→ YOUR ASSIGNMENT
Reproduce all of the data below line for line, with no changes, but leave out the pictures.
---+---
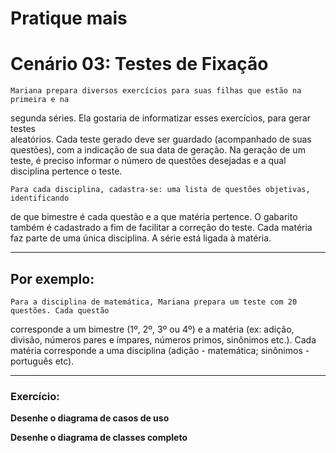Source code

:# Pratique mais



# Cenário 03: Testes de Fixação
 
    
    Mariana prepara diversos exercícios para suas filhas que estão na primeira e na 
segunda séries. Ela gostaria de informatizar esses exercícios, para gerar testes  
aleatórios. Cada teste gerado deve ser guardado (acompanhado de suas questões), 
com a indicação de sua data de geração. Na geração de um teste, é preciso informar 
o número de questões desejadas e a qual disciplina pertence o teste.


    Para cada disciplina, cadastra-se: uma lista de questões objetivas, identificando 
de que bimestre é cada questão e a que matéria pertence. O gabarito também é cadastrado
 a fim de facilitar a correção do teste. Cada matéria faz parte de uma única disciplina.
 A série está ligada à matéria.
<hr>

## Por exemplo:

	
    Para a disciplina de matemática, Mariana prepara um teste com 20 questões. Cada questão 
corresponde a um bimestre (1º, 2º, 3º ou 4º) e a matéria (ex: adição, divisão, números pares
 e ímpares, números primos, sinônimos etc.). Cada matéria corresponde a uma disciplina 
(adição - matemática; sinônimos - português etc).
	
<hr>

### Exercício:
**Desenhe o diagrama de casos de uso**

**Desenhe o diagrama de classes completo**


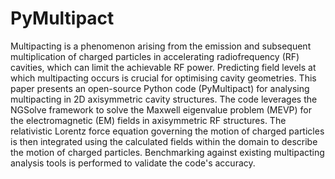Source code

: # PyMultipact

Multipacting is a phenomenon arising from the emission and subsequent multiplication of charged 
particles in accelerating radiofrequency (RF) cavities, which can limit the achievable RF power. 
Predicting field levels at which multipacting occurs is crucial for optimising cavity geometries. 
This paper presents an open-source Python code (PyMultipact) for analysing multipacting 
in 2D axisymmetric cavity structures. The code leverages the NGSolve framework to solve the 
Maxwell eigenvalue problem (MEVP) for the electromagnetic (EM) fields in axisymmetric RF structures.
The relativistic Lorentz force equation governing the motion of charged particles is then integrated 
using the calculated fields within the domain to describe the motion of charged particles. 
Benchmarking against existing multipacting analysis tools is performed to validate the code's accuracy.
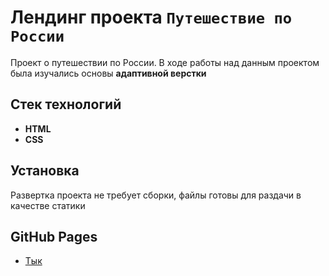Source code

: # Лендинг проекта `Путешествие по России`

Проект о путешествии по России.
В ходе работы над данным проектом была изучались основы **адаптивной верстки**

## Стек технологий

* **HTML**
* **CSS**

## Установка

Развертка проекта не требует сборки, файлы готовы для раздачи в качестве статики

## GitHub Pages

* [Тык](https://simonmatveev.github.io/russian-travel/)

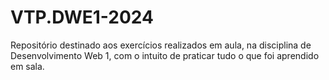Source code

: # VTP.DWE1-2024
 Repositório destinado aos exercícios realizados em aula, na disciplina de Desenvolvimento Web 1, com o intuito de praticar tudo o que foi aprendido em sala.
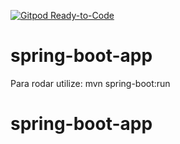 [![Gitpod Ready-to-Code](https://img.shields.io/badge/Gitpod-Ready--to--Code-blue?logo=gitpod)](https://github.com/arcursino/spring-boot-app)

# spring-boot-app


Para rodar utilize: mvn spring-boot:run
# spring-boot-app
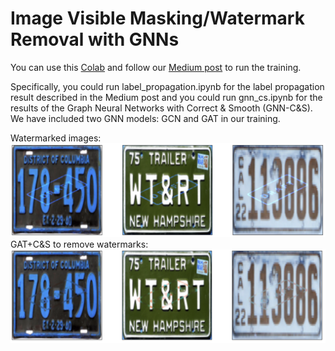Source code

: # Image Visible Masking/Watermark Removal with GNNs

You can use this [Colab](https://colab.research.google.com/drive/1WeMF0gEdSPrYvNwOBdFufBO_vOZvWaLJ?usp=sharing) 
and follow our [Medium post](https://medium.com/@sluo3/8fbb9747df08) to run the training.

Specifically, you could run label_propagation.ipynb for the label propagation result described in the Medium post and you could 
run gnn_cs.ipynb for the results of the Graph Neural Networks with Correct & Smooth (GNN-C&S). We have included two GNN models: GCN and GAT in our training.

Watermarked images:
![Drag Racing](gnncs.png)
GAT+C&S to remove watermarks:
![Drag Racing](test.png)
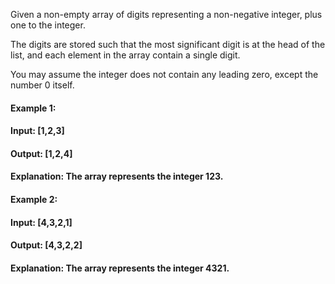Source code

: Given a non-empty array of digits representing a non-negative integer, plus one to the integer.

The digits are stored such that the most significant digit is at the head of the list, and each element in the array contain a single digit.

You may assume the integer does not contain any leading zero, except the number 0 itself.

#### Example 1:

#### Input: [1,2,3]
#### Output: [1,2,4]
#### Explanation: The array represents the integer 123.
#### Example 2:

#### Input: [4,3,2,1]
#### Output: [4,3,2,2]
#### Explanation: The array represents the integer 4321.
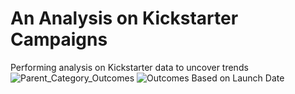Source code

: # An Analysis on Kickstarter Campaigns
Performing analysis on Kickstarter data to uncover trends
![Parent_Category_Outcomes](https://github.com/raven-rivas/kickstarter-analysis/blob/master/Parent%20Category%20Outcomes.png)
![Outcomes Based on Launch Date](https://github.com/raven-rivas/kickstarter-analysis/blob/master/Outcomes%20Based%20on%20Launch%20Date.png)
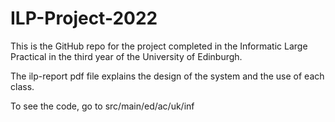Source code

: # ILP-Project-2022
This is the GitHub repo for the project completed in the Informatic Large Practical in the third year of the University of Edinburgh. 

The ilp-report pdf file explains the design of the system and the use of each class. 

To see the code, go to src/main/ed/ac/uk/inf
---+---
→ THE COMPLETED TASK
Source code

:# Pratique mais



# Cenário 03: Testes de Fixação
 
    
    Mariana prepara diversos exercícios para suas filhas que estão na primeira e na 
segunda séries. Ela gostaria de informatizar esses exercícios, para gerar testes  
aleatórios. Cada teste gerado deve ser guardado (acompanhado de suas questões), 
com a indicação de sua data de geração. Na geração de um teste, é preciso informar 
o número de questões desejadas e a qual disciplina pertence o teste.


    Para cada disciplina, cadastra-se: uma lista de questões objetivas, identificando 
de que bimestre é cada questão e a que matéria pertence. O gabarito também é cadastrado
 a fim de facilitar a correção do teste. Cada matéria faz parte de uma única disciplina.
 A série está ligada à matéria.
<hr>

## Por exemplo:

	
    Para a disciplina de matemática, Mariana prepara um teste com 20 questões. Cada questão 
corresponde a um bimestre (1º, 2º, 3º ou 4º) e a matéria (ex: adição, divisão, números pares
 e ímpares, números primos, sinônimos etc.). Cada matéria corresponde a uma disciplina 
(adição - matemática; sinônimos - português etc).
	
<hr>

### Exercício:
**Desenhe o diagrama de casos de uso**

**Desenhe o diagrama de classes completo**


Source code

: # PyMultipact

Multipacting is a phenomenon arising from the emission and subsequent multiplication of charged 
particles in accelerating radiofrequency (RF) cavities, which can limit the achievable RF power. 
Predicting field levels at which multipacting occurs is crucial for optimising cavity geometries. 
This paper presents an open-source Python code (PyMultipact) for analysing multipacting 
in 2D axisymmetric cavity structures. The code leverages the NGSolve framework to solve the 
Maxwell eigenvalue problem (MEVP) for the electromagnetic (EM) fields in axisymmetric RF structures.
The relativistic Lorentz force equation governing the motion of charged particles is then integrated 
using the calculated fields within the domain to describe the motion of charged particles. 
Benchmarking against existing multipacting analysis tools is performed to validate the code's accuracy.
Source code

: # Лендинг проекта `Путешествие по России`

Проект о путешествии по России.
В ходе работы над данным проектом была изучались основы **адаптивной верстки**

## Стек технологий

* **HTML**
* **CSS**

## Установка

Развертка проекта не требует сборки, файлы готовы для раздачи в качестве статики

## GitHub Pages

* [Тык](https://simonmatveev.github.io/russian-travel/)

Source code

: # VTP.DWE1-2024
 Repositório destinado aos exercícios realizados em aula, na disciplina de Desenvolvimento Web 1, com o intuito de praticar tudo o que foi aprendido em sala.
 [![Gitpod Ready-to-Code](https://img.shields.io/badge/Gitpod-Ready--to--Code-blue?logo=gitpod)](https://github.com/arcursino/spring-boot-app)

# spring-boot-app


Para rodar utilize: mvn spring-boot:run
# spring-boot-app
Source code

: # Image Visible Masking/Watermark Removal with GNNs

You can use this [Colab](https://colab.research.google.com/drive/1WeMF0gEdSPrYvNwOBdFufBO_vOZvWaLJ?usp=sharing) 
and follow our [Medium post](https://medium.com/@sluo3/8fbb9747df08) to run the training.

Specifically, you could run label_propagation.ipynb for the label propagation result described in the Medium post and you could 
run gnn_cs.ipynb for the results of the Graph Neural Networks with Correct & Smooth (GNN-C&S). We have included two GNN models: GCN and GAT in our training.

Watermarked images:
![Drag Racing](gnncs.png)
GAT+C&S to remove watermarks:
![Drag Racing](test.png)
Source code

: Given a non-empty array of digits representing a non-negative integer, plus one to the integer.

The digits are stored such that the most significant digit is at the head of the list, and each element in the array contain a single digit.

You may assume the integer does not contain any leading zero, except the number 0 itself.

#### Example 1:

#### Input: [1,2,3]
#### Output: [1,2,4]
#### Explanation: The array represents the integer 123.
#### Example 2:

#### Input: [4,3,2,1]
#### Output: [4,3,2,2]
#### Explanation: The array represents the integer 4321.
Source code

: # An Analysis on Kickstarter Campaigns
Performing analysis on Kickstarter data to uncover trends
![Parent_Category_Outcomes](https://github.com/raven-rivas/kickstarter-analysis/blob/master/Parent%20Category%20Outcomes.png)
![Outcomes Based on Launch Date](https://github.com/raven-rivas/kickstarter-analysis/blob/master/Outcomes%20Based%20on%20Launch%20Date.png)
Source code

: # ILP-Project-2022
This is the GitHub repo for the project completed in the Informatic Large Practical in the third year of the University of Edinburgh. 

The ilp-report pdf file explains the design of the system and the use of each class. 

To see the code, go to src/main/ed/ac/uk/inf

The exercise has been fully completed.